The Shi'a were never part of the tourism trade. They were the garbage collectors. So nasrallah wasn't focussed.

And, what about the french? Whose hands were in the cookie jar? They've been cut off from some of the money that changes hands.

And, assad? Runs all sorts of risks, as he tries to move contraband through his country (syria's just a middle-man's business), and he runs into problems created by the difficulties of getting things into syria, through iraq? I would think this is more true, than not true.

The biggest plus? Now Bush is angry to see the fallout from the UN's attempts to hinder implimentation of a successfully signed #1701 agreement.

And, looming? Will nasrallah nail Siniora, to syonnara? If assad got flack for killing Hariri. What would killing Siniora do? For how long would his slipping all of lebanon into his underpants, last?

There ought'a be a dead pool on some of these people. Even in terms of viable political lives. I think nasrallah's messing with the wrong person, if the only person mad, is Bush. (Not the only person, now, anyway.
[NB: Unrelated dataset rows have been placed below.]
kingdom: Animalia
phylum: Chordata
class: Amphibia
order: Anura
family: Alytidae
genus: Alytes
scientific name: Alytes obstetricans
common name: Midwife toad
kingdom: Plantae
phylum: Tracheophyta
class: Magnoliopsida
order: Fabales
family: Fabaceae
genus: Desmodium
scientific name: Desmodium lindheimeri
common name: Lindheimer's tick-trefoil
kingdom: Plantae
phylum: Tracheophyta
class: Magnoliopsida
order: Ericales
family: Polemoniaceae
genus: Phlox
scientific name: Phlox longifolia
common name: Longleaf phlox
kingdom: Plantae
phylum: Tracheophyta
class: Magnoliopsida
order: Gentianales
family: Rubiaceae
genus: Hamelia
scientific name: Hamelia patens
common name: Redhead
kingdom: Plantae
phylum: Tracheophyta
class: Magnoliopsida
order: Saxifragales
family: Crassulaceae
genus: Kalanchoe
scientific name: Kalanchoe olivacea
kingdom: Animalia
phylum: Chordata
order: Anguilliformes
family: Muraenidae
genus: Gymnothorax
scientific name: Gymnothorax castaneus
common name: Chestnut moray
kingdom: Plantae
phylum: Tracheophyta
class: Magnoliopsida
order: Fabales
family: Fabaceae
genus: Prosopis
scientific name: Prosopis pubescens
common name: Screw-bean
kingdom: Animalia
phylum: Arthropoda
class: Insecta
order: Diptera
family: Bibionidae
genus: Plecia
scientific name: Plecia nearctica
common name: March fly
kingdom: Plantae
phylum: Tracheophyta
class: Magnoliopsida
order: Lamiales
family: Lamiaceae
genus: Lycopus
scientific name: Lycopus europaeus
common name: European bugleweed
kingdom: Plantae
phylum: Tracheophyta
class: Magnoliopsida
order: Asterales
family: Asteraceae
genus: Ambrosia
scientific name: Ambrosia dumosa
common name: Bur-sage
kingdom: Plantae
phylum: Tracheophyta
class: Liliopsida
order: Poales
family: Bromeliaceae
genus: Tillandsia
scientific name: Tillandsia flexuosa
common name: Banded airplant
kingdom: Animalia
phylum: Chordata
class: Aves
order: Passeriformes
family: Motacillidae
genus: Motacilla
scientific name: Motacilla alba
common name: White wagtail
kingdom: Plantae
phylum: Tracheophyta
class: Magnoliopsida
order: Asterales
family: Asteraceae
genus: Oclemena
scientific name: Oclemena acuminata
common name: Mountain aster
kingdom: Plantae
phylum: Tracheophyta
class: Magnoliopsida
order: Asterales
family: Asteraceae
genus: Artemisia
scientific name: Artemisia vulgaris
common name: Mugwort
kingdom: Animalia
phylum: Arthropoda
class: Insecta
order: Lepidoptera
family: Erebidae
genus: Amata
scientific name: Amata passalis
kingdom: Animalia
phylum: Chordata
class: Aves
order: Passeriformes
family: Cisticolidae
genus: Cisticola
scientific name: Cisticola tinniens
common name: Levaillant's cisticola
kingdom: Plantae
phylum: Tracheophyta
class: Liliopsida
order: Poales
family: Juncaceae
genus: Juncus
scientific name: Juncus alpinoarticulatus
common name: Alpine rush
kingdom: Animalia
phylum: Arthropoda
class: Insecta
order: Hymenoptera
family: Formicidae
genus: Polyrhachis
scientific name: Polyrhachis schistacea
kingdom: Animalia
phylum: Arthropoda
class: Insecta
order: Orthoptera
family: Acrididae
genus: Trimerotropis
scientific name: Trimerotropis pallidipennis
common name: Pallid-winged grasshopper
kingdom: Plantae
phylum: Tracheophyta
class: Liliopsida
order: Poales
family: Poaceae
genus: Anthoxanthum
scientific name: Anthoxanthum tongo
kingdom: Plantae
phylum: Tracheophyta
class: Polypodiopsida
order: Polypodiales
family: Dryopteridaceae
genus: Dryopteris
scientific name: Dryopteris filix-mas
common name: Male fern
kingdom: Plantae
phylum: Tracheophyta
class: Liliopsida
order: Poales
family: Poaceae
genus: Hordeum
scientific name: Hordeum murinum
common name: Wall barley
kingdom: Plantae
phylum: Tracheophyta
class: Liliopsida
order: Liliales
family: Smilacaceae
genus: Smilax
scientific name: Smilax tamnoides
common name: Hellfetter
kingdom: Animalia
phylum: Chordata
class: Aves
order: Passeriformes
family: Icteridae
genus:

Can't wait to see what happens among Israeli civilians, as they come to their own terms with what they wanted, and what they got.)

M. Simon said...

Excellent points Carol!!!!!

Always a pleasure to have your input.

M. Simon said...


Glad you caught Peres on cspan.

Your point about "creating the conditions in which the enemy is destroyed by his own internal contradictions" is excellent.

M. Simon said...

The Rommel Patton deal was always about combined arms.

Infantry supported by tanks.

Infantry is required to suppress anti-tank weapons. Tanks to punch holes in the infantry.

A very good example of this is in the movie Patton. Rommel's forces (Rommel was home sick) did a combined arms attack on Patton's forces. Patton defeated them with artillery and dug in tanks used as artillery.

Israel was supposed to have learned about the problems of anti-tank weapons in '73. Talk about lessons forgotten.

Fares said...

lebanon Survives once again, But will Syria of Assad

Ecclesiastes said...

"... they still claim the right to "resist" the Israelis, but they have done nothing that would renew the hostilities."

I suggest that you re-examine that idea. HA is flatly refusing to return the two Israeli soldiers as specified in the UN resolution.

If you are thinking that Israel wouldn't start a war over just two soldiers, well, that's what Nasrallah thought.

Now is not a good time for Lebanon to bet half the country on Israel being "reasonable".

Anonymous said...

Forget these lesser important issues of oil, gold, lebanon and deodorant. There is something which casts a huge shadow over these issues my raghead friends.

You are a set of googlewhackers!

Its true! I'm sure you will delight in this and perhaps fire your kalashnikov into the air or decapitate a women tonight for not wearing her pillowbox, but so long as you're happy eh!

P.s. nice beards but I bet they stink.